Made in Vietnam

By Daniel Nardini

Lawndale News Chicago's Bilingual Newspaper - CommentaryRecently, I had bought a new flip phone. My old one was 14 years old, and according to Verizon Wireless, this phone I had was about to be retired. The phone I had used for so long was made in South Korea—making it a dinosaur compared to what was made over the years. I am amazed my model was not retired years before. Because my old flip phone was going to be retired, the signal that made it operate would be discontinued and it would go dead. I had no choice but to get a new cell phone. I got myself another flip phone. I never wanted a smart phone, or any phone more advanced than what I had before (of course, even a flip phone today will still be much more advanced than what I had. There was no way out of it). The flip phone, from the Nokia Corporation, was made in Vietnam.

The irony was not lost on me. Once little more than a poor agricultural country at the end of World War II, Vietnam had been divided into two lands; the Republic of Vietnam (South Vietnam), and the Democratic Republic of Vietnam (North Vietnam). South Vietnam was allied with the West, while North Vietnam had been allied with the Communist bloc. The United States had sent millions of American soldiers to fight for South Vietnam in what became known as the Vietnam War, but in the end North Vietnam won and the two Vietnams were united. At first, the newly established Socialist Republic of Vietnam tried to go down the path of socialism, only to sink lower into poverty, shortages in every category, and diplomatic isolation.
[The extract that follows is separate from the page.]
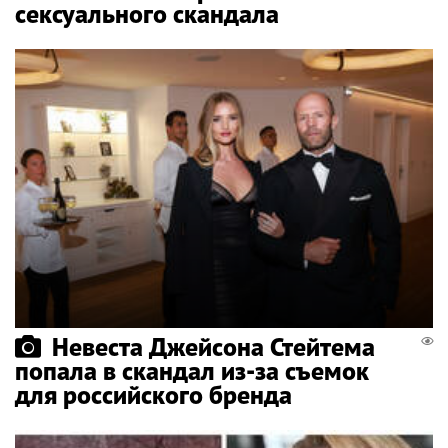
сексуального скандала
Невеста Джейсона Стейтема
попала в скандал из-за съемок
для российского бренда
Seeing that this path got Vietnam nowhere, the Communist Party of Vietnam started to open up the economy to corporate investment, and allowed its people to become either workers in the new burgeoning factories dotting the land or become small entrepreneurs. The effect has been astounding as Vietnam’s economic growth has been in the double digits for the past two decades. More than that, Vietnam is now becoming a hub for the West’s factory of its latest technological innovations. As international corporations are beginning to pull their investments and supply chains out of China (due to the growing expenses of being in China, the Chinese government arbitrarily confiscating their assets and even threatening western corporate personnel being in China), Vietnam has become one of the best places for corporate business to go and make the electronic devices we come to depend on.

One of the reasons why I got a phone made in Vietnam is because the parts I might have needed for a phone made in China might not be replaceable. As more companies are getting their supply chains out of China, it means that the parts needed for phones made in China might not be there. Phones made in Vietnam, on the other hand, is a safe bet that parts for phone made in Vietnam will most likely be there (and they would be cheaper for corporations to make, an added bonus). But it is going further than electronics. Vietnam is beginning to make a whole array of consumer goods from clothes to toys to furniture to decorations to medical equipment and maybe someday even cars. In so many ways, Made in Vietnam will be part of the future that will not be known as the China century.